Sabem, mas não consigo deixar o vinho respirar...!! É que enquanto ele respira, eu não. Fico à espera, de olhos arregalados, não vá ele dar o último suspiro e eu não estar presente.  E quando não sinto a respiração dele, penso: será que está morto?
"Atão" cheiro. Hummm tá vivo.
E antes que dê o ultimo suspiro, eu bebo. Bebo sim...um copo de vinho alentejano.
Ai como adoro!

*Pelo sentido percebem, mas vá lá eu digo: batoque é rolha em madeirense.

E não, não sou alcoólica.

domingo, 5 de setembro de 2010

Café, esse meu abatedor de calor!

Não há nada melhor para combater o calor que uma caneca de café bem quente, de preferência a fumegar.

Nada de gelados, café/chá frios, sumos de laranja ou de maracujá, nem limonada. Engolir pedras de gelo também não é solução. Nada frio.

Just... a cup of  hot coffee.

(Eu já referi que é chique usar expressões em inglês. Dá um je ne sais quoi ao blogue).

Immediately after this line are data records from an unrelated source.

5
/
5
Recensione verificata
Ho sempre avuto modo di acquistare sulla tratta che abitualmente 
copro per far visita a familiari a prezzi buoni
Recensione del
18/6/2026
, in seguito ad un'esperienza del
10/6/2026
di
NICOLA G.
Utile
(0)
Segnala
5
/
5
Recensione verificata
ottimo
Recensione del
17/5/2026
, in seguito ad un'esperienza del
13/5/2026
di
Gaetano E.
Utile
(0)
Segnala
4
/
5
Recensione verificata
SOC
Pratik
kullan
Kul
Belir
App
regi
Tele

sábado, 21 de agosto de 2010

Não sou esquisita

(Colar de rebuçados característico dos arraiais madeirenses)
   Se há coisas que não gosto é de beber café num copo de plástico. Daqueles de usar e deitar ao chão (bem, no chão não, mas jogar para cima de uma árvore ou na pior das hipóteses...à cabeça do empregado).
É que não me sabe bem. Perde o sabor. 

Para mim...é...como chupar um rebuçado com papel.